The first column of the array indicates the age band of each person in the seed population: <50 (0) or >=50 (1). The second column indicates the sex: male (0) or female (1). The indices in this array correspond to the column used for that characteristic in each of the constraint arrays.

Before we start, we'll set a random seed for reproducibility and choose the region for which we want to generate a population.

In [None]:
np.random.seed(1)
region = 0

Now, we can prepare the optimiser. We provide the following arguments:
- An array of individuals as shown above.
- Arrays containing the constraints (also converted to numpy arrays). The order of the constraints corresponds to the column ordering in the first argument.
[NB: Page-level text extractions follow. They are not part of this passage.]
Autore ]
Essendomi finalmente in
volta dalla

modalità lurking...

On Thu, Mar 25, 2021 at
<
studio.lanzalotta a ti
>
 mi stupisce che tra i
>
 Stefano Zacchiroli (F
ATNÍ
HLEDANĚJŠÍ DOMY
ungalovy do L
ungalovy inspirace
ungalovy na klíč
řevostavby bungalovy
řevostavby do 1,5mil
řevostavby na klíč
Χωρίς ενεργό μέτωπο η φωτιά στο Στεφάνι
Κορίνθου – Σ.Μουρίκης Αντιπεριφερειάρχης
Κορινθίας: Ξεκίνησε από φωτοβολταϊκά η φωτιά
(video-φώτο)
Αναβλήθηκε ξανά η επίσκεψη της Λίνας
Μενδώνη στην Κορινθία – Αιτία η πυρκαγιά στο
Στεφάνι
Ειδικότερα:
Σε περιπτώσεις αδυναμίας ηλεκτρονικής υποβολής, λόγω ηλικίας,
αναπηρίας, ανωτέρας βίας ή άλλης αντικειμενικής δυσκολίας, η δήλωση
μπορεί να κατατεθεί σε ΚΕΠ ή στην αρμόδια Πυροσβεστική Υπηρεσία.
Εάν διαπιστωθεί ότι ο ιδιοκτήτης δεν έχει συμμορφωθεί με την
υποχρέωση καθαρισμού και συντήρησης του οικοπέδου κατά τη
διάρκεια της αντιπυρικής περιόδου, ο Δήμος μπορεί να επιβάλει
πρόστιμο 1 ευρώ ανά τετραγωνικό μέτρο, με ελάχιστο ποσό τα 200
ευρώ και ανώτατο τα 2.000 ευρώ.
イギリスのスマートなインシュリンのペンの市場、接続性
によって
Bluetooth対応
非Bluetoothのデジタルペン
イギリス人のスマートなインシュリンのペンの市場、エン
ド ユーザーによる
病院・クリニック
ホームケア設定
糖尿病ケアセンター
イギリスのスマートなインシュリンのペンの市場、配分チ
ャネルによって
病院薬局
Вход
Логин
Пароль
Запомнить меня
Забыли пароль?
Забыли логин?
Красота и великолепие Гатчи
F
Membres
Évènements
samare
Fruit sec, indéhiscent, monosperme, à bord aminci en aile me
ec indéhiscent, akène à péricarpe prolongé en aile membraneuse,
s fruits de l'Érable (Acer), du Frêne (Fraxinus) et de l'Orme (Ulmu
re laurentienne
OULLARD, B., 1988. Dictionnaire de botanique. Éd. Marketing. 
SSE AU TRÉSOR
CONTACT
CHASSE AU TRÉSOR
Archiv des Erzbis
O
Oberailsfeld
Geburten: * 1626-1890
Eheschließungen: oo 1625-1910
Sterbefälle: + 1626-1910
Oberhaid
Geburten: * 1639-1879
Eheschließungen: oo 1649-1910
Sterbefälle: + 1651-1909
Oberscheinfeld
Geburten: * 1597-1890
When we view the initial state, we can see that we have an array of individuals (by default, the same number given in the constraints) with a random set of IDs, which correspond to individuals from the seed population. The optimiser will change the IDs in this array until it generates a population which is consistent with (or as close as possible to) the constraints we specified earlier.

In [None]:
opt = MicrosimulationOptimiser(ind_array, age.to_numpy()[region], sex.to_numpy()[region])
print("Initial state:", opt.state)

Now, let's run the simulated annealing algorithm. We change `Tmax` and `Tmin` from their defaults of 25,000 and 2.5 as the documentation for the `simanneal` package recommends ~98% acceptance of moves at `Tmax` and close to 0% improvement at `Tmin`. These changes were made manually, and will need revising for other datasets. (In this case, the defaults do still give reatively good results - comment out the next two lines to try.)

In [None]:
opt.Tmax = 100
opt.Tmin = 0.1
population_ids, error = opt.anneal()

The outputs from the annealing algorithm are a list of IDs, corresponding to individuals from our sample population who are included in our synthetic population, and the total absolute error in the population. If it is zero, our population should exactly fulfil the constraints we specified earlier.

In [None]:
synthetic_population = ind.iloc[population_ids]
synthetic_population

Finally, let's compare the properties of our synthetic population with the original. The properties that we used for constraints are age (under/over 50) and sex.

In [None]:
print("Region {}".format(region))

print("\nAge")
print("Under 50: expected {}, got {}".format(age["a0.49"].iloc[region], 
                                             len(synthetic_population[synthetic_population["age"] < 50])))
print("50 and over: expected {}, got {}".format(age["a.50+"].iloc[region], 
                                                len(synthetic_population[synthetic_population["age"] >= 50])))

print("\nSex")
print("Males: expected {}, got {}".format(sex["m"].iloc[region], 
                                          len(synthetic_population[synthetic_population["sex"] == "m"])))
print("Females: expected {}, got {}".format(sex["f"].iloc[region], 
                                            len(synthetic_population[synthetic_population["sex"] == "f"])))